The internment camp received its first internees on 1 August 1915 after they had marched to South West Rocks from their disembarkation point at Jerseyville. First accommodated in tents set up within the perimeter walls of the gaol, the internees were put to work constructing furniture and cleaning and maintaining the cells at the gaol which eventually accommodated most of the internees. Officers and Consuls interned at Trial Bay were accommodated in temporary timber barracks located within the perimeter walls and in 1916 they were given newly constructed barracks outside the walls of the gaol.

The structure of an internee's day while confined at Trial Bay Gaol and the other camps was defined initially by a royal warrant, a British code of instructions, in August 1914 and was later superseded by the Australian "Rules for the Custody of and Maintenance of Discipline among Prisoners of War in NSW". This document noted the schedule for mandatory activities such as the twice daily roll call, meal times, times of rising and retiring for sleep.

The "Rules" also lay out that the "general welfare" of the camp was to be looked after by an elected internee Camp Committee which was the conduit of communication between the internees and the Camp commandant. The committee had a number of subcommittees set up to facilitate different aspects of camp life. One committee was the Education and Lectures committee which organised an impressive array of courses in languages, accounting, mathematics, engineering and navigation, among other things. Another subcommittee managed the library, and others the theatre, orchestra, kitchen and other services.

Despite being confined to the gaol surrounds and the structure of each day being prescribed by a set of rules, the internees were relatively free to move within the borders of the gaol during daylight hours and under the eye of guards located in the four watchtowers of the gaol. Swimming and fishing in the beautiful waters surrounding Trial Bay Gaol and playing tennis at one of the three internee established tennis courts were among the leisure pastimes of the internees. There were opportunities to participate in work activities either in internee established private businesses such as providing welding, shoemaking or furniture building services, camp functions such as cooking, gardening, cleaning and sanitation or government work projects such as land clearing. About a third of the internees were involved in such activities.

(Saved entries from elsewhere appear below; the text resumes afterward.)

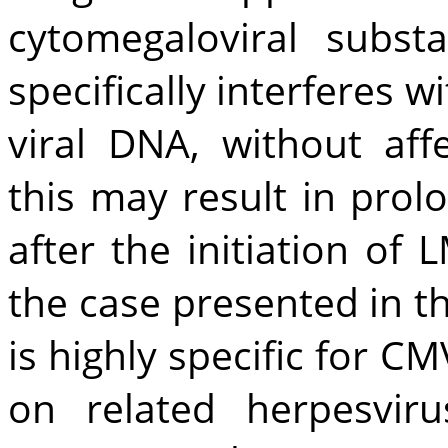
cytomegaloviral subs
specifically interferes 
viral DNA, without affe
this may result in pro
after the initiation of 
the case presented in t
is highly specific for CM
on related herpesvir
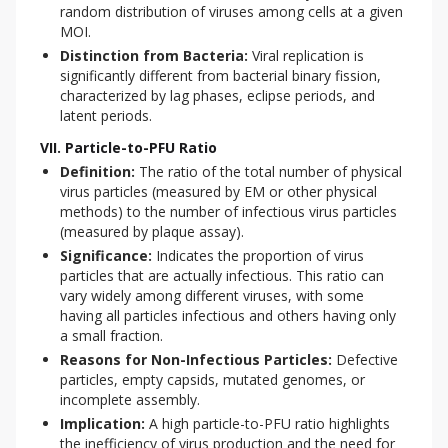
random distribution of viruses among cells at a given
MOI.
Distinction from Bacteria:
Viral replication is
significantly different from bacterial binary fission,
characterized by lag phases, eclipse periods, and
latent periods.
VII. Particle-to-PFU Ratio
Definition:
The ratio of the total number of physical
virus particles (measured by EM or other physical
methods) to the number of infectious virus particles
(measured by plaque assay).
Significance:
Indicates the proportion of virus
particles that are actually infectious. This ratio can
vary widely among different viruses, with some
having all particles infectious and others having only
a small fraction.
Reasons for Non-Infectious Particles:
Defective
particles, empty capsids, mutated genomes, or
incomplete assembly.
Implication:
A high particle-to-PFU ratio highlights
the inefficiency of virus production and the need for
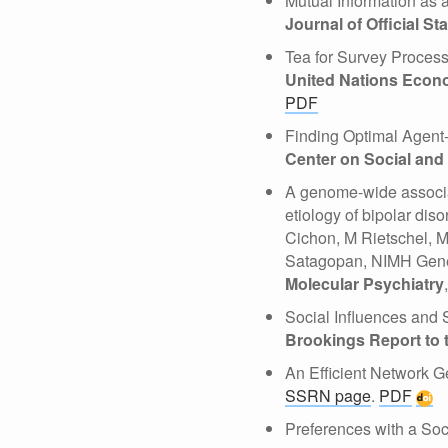
Mutual Information as 
Journal of Official Sta
Tea for Survey Proces
United Nations Econo
PDF
Finding Optimal Agen
Center on Social an
A genome-wide associat
etiology of bipolar di
Cichon, M Rietschel, 
Satagopan, NIMH Genet
Molecular Psychiatry
Social Influences and
Brookings Report to
An Efficient Network G
SSRN page
.
PDF
Preferences with a S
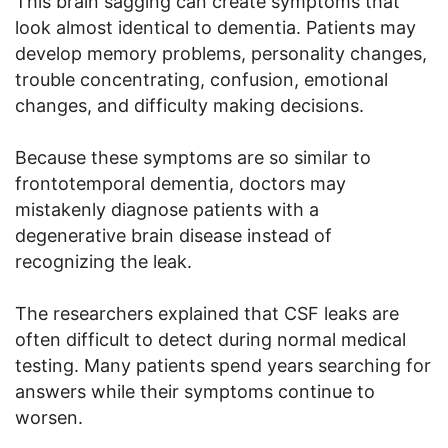
This brain sagging can create symptoms that
look almost identical to dementia. Patients may
develop memory problems, personality changes,
trouble concentrating, confusion, emotional
changes, and difficulty making decisions.
Because these symptoms are so similar to
frontotemporal dementia, doctors may
mistakenly diagnose patients with a
degenerative brain disease instead of
recognizing the leak.
The researchers explained that CSF leaks are
often difficult to detect during normal medical
testing. Many patients spend years searching for
answers while their symptoms continue to
worsen.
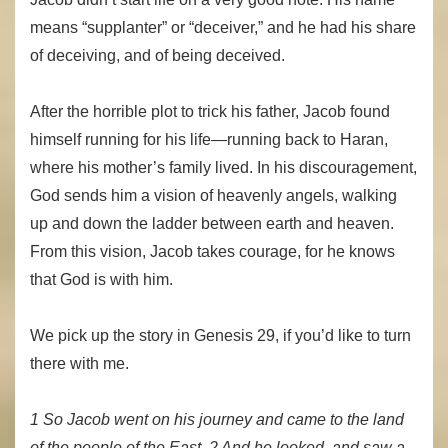
means “supplanter” or “deceiver,” and he had his share
of deceiving, and of being deceived.
After the horrible plot to trick his father, Jacob found
himself running for his life—running back to Haran,
where his mother’s family lived. In his discouragement,
God sends him a vision of heavenly angels, walking
up and down the ladder between earth and heaven.
From this vision, Jacob takes courage, for he knows
that God is with him.
We pick up the story in Genesis 29, if you’d like to turn
there with me.
1 So Jacob went on his journey and came to the land
of the people of the East. 2 And he looked, and saw a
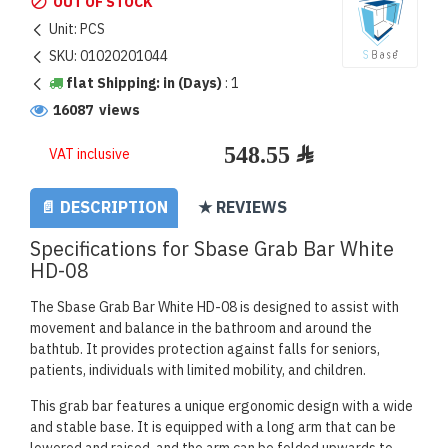
OUT OF STOCK
Unit:
PCS
SKU:
01020201044
flat Shipping: in (Days)
:
1
16087 views
VAT inclusive
📄 DESCRIPTION
★ REVIEWS
Specifications for Sbase Grab Bar White
HD-08
The Sbase Grab Bar White HD-08 is designed to assist with
movement and balance in the bathroom and around the
bathtub. It provides protection against falls for seniors,
patients, individuals with limited mobility, and children.
This grab bar features a unique ergonomic design with a wide
and stable base. It is equipped with a long arm that can be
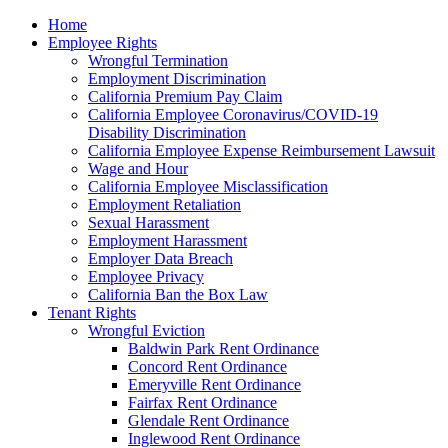
Please
Home
note:
Employee Rights
This
Wrongful Termination
website
Employment Discrimination
includes
California Premium Pay Claim
an
California Employee Coronavirus/COVID-19
accessibility
Disability Discrimination
system.
California Employee Expense Reimbursement Lawsuit
Wage and Hour
California Employee Misclassification
Employment Retaliation
Sexual Harassment
Employment Harassment
Employer Data Breach
Employee Privacy
California Ban the Box Law
Tenant Rights
Wrongful Eviction
Baldwin Park Rent Ordinance
Concord Rent Ordinance
Emeryville Rent Ordinance
Fairfax Rent Ordinance
Glendale Rent Ordinance
Inglewood Rent Ordinance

Food was prepared and eaten in the Kitchen and Mess Hall wings of the gaol. The internees food ration included a quantity of meat bread, milk, vegetables, rice and other food staples which was supplemented by fruit and vegetables grown in the camp grounds by the internees. A canteen also offered other foods which and the Trial Bay Gaol camp boasted a gourmet quality restaurant named "The Duck Coup" and a more bohemian establishment "The Artists Den", a cafe established on the beach which was noted as the centre of social life for the camp.

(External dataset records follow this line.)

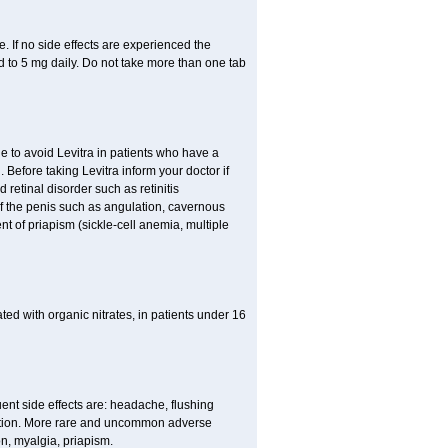
 If no side effects are experienced the
 to 5 mg daily. Do not take more than one tab
le to avoid Levitra in patients who have a
h. Before taking Levitra inform your doctor if
 retinal disorder such as retinitis
of the penis such as angulation, cavernous
nt of priapism (sickle-cell anemia, multiple
eated with organic nitrates, in patients under 16
quent side effects are: headache, flushing
stion. More rare and uncommon adverse
on, myalgia, priapism.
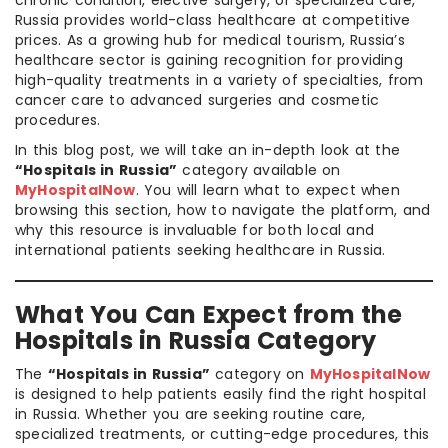
chronic condition, elective surgery, or specialized care,
Russia provides world-class healthcare at competitive
prices. As a growing hub for medical tourism, Russia’s
healthcare sector is gaining recognition for providing
high-quality treatments in a variety of specialties, from
cancer care to advanced surgeries and cosmetic
procedures.
In this blog post, we will take an in-depth look at the
“Hospitals in Russia”
category available on
MyHospitalNow
. You will learn what to expect when
browsing this section, how to navigate the platform, and
why this resource is invaluable for both local and
international patients seeking healthcare in Russia.
What You Can Expect from the
Hospitals in Russia Category
The
“Hospitals in Russia”
category on
MyHospitalNow
is designed to help patients easily find the right hospital
in Russia. Whether you are seeking routine care,
specialized treatments, or cutting-edge procedures, this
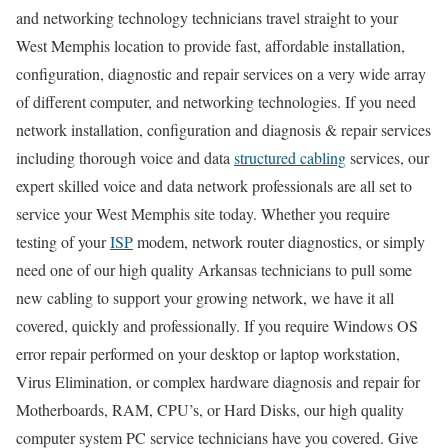
and networking technology technicians travel straight to your
West Memphis location to provide fast, affordable installation,
configuration, diagnostic and repair services on a very wide array
of different computer, and networking technologies. If you need
network installation, configuration and diagnosis & repair services
including thorough voice and data
structured cabling
services, our
expert skilled voice and data network professionals are all set to
service your West Memphis site today. Whether you require
testing of your
ISP
modem, network router diagnostics, or simply
need one of our high quality Arkansas technicians to pull some
new cabling to support your growing network, we have it all
covered, quickly and professionally. If you require Windows OS
error repair performed on your desktop or laptop workstation,
Virus Elimination, or complex hardware diagnosis and repair for
Motherboards, RAM, CPU’s, or Hard Disks, our high quality
computer system PC service technicians have you covered. Give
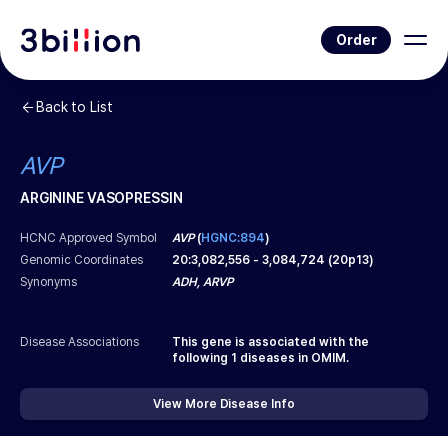
Order
Back to List
AVP
ARGININE VASOPRESSIN
HCNC Approved Symbol
AVP
(
HGNC:894
)
Genomic Coordinates
20
:
3,082,556
-
3,084,724
(
20p13
)
Synonyms
ADH, ARVP
Disease Associations
This gene is associated with the
following
1
diseases in OMIM.
View More Disease Info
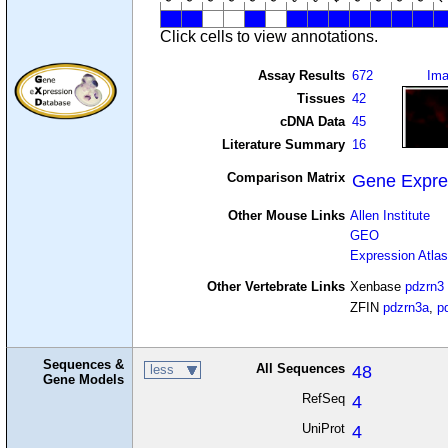
Click cells to view annotations.
Assay Results
672
Im
Tissues
42
cDNA Data
45
Literature Summary
16
Comparison Matrix
Gene Expre
Other Mouse Links
Allen Institute
GEO
Expression Atlas
Other Vertebrate Links
Xenbase
pdzrn3
ZFIN
pdzrn3a
,
p
Sequences &
All Sequences
48
less
Gene Models
RefSeq
4
UniProt
4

While interned at Trial Bay the internees established various clubs and activities to reduce the negative impacts of their confinement. Aside from the athletics, boxing, bowling and chess clubs there was a newspaper (at first published bi-weekly and then weekly) which contained editorial on world events, especially the progress of the war in Europe as well as information on the camp activities. A thriving theatre company kept the internees entertained with performances of a new play each week. Members of the theatre troupe made all the necessary stage sets and costumes and between 1915 and 1918 had accumulated a respectable repertoire of performances and infrastructure necessary to stage them. There was also an orchestra which was very popular. Fischer et al. note that the theatre and orchestra was particularly strong on the performance of German literary and musical works and this entertainment served to reinforce the internees perception of themselves as culturally superior to the Australian people.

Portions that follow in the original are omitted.